- Material for this exercise

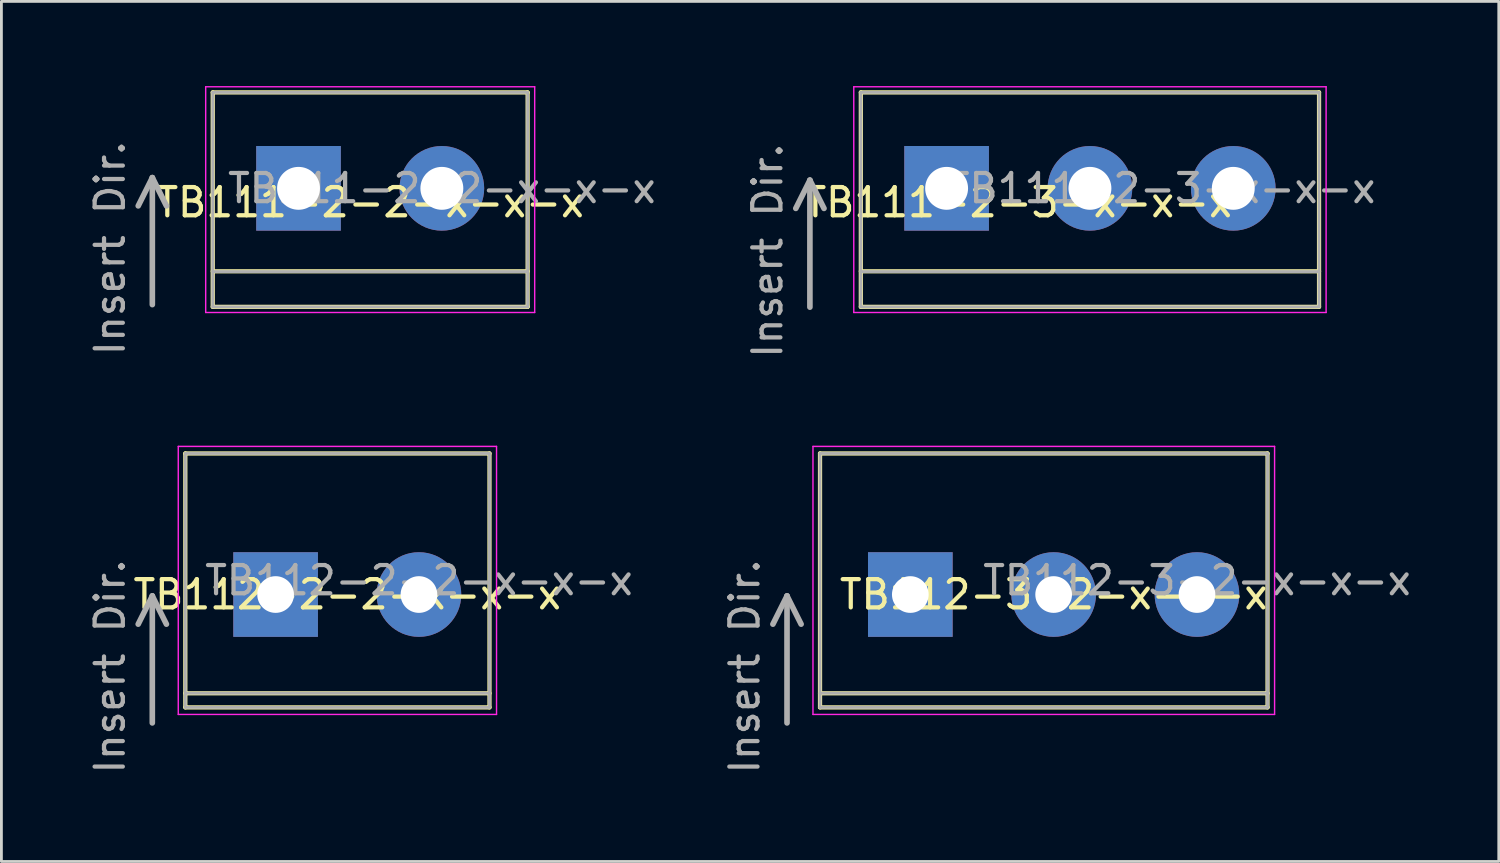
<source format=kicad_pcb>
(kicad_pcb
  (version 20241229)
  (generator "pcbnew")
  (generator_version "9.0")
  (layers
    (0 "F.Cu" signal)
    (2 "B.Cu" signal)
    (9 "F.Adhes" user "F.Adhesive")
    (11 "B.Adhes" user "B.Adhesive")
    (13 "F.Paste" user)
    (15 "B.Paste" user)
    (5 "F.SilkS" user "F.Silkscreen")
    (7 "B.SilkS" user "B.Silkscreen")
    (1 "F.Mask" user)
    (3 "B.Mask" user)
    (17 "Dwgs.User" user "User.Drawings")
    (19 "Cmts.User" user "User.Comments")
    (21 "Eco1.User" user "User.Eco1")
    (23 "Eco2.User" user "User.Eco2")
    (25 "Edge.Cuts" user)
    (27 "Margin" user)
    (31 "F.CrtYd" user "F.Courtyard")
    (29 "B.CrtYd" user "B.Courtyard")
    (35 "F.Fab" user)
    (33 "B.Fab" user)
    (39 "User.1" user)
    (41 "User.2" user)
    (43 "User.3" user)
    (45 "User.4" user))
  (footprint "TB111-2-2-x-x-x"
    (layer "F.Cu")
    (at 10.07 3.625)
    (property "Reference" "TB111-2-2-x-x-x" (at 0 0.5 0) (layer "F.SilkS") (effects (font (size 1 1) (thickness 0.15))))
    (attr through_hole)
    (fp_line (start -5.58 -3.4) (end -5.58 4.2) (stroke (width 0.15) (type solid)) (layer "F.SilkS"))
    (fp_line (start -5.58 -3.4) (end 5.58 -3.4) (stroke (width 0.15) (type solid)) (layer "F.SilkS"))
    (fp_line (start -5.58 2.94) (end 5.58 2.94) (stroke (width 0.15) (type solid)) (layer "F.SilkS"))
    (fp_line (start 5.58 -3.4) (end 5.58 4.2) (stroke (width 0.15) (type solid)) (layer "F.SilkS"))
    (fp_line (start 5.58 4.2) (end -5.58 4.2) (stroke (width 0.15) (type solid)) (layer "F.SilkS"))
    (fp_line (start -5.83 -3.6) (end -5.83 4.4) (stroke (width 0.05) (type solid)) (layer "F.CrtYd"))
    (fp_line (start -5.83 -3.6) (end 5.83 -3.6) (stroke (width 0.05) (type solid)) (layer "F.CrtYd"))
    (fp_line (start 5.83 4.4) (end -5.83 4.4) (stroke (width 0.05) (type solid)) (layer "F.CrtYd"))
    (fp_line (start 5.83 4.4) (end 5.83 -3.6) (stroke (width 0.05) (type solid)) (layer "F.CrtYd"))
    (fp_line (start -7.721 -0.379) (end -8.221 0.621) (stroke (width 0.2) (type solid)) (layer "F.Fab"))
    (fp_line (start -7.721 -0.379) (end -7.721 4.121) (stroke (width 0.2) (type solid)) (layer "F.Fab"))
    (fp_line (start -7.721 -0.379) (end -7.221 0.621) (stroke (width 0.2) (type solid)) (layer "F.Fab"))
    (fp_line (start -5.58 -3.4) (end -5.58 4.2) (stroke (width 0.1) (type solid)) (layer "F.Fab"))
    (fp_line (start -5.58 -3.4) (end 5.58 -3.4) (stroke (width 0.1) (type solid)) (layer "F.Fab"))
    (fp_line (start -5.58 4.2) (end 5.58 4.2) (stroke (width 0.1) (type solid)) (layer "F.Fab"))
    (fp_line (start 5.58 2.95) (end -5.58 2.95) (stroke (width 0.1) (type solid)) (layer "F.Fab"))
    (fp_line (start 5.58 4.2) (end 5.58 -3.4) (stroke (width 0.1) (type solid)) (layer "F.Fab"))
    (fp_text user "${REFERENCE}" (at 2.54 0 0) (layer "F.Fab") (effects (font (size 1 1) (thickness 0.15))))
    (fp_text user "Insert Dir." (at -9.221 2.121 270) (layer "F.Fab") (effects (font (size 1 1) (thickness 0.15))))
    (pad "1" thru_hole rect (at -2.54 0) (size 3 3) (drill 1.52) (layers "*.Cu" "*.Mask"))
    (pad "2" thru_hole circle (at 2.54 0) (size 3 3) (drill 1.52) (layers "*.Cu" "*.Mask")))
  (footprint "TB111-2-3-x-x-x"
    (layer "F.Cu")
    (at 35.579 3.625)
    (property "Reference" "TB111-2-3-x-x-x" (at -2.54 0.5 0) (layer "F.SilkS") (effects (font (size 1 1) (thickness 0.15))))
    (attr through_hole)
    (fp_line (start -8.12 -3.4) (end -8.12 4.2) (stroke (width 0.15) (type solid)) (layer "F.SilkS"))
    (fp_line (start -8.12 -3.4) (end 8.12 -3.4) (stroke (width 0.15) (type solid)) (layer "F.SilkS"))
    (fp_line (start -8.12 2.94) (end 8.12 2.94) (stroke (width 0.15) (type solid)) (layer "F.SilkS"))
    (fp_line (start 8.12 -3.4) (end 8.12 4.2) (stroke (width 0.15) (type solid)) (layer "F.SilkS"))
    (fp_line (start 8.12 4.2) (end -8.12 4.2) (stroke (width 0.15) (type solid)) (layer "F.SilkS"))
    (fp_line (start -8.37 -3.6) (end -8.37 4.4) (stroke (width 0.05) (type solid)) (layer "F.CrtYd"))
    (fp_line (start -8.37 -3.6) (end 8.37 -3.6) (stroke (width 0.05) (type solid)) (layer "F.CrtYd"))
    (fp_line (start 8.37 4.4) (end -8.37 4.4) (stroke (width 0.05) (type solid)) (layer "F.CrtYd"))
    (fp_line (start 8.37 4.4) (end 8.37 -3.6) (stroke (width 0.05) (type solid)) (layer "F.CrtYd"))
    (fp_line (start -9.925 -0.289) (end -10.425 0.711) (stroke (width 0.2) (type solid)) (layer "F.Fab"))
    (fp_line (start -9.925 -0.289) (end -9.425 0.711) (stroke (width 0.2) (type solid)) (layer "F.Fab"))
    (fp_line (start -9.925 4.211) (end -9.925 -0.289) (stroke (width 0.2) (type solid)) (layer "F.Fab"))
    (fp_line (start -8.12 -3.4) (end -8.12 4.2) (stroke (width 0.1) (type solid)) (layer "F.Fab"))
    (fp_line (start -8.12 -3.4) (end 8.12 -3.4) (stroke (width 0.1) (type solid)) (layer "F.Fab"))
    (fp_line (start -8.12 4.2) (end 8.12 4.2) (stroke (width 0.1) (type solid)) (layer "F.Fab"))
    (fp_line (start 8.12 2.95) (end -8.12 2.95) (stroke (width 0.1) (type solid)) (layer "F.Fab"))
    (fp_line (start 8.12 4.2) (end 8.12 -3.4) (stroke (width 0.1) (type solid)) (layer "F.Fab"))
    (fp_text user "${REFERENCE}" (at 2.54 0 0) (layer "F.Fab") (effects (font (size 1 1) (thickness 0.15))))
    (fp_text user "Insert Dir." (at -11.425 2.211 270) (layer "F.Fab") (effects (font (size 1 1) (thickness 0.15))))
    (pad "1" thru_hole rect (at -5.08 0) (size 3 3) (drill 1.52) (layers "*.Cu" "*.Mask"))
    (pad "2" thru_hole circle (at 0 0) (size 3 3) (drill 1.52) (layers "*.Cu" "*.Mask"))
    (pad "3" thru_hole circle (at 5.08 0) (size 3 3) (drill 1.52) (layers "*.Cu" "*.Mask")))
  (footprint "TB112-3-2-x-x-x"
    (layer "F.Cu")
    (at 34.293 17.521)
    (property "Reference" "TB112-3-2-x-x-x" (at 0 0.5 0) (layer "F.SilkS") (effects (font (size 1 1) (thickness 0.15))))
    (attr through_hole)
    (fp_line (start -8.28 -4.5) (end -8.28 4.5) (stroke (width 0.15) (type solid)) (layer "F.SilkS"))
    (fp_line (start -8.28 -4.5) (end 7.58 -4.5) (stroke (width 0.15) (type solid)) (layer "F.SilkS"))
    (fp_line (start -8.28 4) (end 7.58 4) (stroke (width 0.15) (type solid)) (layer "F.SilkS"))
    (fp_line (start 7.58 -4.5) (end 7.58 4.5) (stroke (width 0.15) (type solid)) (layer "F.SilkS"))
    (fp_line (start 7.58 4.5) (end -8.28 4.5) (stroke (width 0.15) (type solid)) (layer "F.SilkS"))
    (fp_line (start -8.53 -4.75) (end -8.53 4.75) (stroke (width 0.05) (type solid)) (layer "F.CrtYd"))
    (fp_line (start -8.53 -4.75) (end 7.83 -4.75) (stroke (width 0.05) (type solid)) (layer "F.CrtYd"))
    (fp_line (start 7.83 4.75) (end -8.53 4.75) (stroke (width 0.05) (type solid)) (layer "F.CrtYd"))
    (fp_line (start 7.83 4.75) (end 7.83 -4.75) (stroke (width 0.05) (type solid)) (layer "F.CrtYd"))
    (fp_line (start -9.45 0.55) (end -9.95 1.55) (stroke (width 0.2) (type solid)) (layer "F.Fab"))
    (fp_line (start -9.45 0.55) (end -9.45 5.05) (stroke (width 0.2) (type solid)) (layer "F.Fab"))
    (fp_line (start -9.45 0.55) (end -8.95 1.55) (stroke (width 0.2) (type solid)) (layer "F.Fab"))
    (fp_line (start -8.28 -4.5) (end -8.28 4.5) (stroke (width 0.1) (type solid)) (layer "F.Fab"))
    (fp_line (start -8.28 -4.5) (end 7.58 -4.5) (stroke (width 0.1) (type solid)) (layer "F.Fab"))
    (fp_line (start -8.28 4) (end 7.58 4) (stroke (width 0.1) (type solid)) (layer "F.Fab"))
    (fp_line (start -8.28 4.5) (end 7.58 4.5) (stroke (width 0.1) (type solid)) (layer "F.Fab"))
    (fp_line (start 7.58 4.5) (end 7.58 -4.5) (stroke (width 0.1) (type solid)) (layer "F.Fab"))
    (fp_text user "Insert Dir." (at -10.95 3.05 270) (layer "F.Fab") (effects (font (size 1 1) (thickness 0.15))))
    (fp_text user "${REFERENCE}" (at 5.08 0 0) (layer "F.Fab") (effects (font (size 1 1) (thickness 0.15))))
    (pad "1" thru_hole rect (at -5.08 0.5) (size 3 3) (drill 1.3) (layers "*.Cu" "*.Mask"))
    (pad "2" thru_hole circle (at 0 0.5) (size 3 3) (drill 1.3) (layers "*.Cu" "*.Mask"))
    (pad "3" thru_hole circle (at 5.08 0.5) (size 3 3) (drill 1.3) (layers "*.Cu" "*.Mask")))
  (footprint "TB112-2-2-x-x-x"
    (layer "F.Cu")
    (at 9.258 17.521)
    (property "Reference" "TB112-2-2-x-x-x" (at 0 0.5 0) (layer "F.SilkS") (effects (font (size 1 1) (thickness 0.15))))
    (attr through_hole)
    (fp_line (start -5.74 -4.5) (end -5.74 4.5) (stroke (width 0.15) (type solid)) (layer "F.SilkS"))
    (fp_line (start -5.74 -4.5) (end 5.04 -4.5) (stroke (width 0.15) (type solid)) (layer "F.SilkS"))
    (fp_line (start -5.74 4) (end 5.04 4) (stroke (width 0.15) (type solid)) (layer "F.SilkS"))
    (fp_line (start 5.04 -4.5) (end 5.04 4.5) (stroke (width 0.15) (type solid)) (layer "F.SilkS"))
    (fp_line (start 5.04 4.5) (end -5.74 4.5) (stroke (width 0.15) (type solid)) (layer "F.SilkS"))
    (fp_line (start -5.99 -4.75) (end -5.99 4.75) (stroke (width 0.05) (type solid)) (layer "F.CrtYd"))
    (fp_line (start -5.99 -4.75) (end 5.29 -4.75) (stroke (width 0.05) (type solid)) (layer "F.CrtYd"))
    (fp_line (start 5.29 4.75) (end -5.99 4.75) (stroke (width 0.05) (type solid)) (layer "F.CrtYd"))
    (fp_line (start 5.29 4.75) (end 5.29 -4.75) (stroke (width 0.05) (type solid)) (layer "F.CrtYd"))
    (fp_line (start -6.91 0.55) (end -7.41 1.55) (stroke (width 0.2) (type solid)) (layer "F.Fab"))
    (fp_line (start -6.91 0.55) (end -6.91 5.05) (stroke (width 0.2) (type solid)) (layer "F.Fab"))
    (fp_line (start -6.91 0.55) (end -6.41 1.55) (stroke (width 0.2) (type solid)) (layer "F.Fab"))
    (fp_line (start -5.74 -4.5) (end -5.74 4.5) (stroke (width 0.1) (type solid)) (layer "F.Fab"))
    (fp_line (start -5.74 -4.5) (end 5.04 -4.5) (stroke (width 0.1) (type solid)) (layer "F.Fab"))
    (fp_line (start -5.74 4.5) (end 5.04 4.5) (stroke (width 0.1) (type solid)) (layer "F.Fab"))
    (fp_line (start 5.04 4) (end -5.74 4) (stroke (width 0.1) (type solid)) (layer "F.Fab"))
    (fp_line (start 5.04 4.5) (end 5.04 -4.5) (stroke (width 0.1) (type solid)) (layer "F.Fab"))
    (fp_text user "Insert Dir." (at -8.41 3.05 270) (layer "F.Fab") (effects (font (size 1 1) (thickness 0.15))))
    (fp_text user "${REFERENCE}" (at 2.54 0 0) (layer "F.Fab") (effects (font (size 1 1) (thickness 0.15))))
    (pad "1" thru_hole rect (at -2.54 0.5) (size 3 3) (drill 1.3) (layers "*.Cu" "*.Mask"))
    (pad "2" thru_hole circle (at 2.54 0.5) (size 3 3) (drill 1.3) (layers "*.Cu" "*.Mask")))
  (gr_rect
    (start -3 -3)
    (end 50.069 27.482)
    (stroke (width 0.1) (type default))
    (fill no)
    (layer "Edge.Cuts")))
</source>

- What this task involves
Lines holding the word "Adhesive" are the answer; copy every one from the records above.

- Exercise solution
    (9 "F.Adhes" user "F.Adhesive")
    (11 "B.Adhes" user "B.Adhesive")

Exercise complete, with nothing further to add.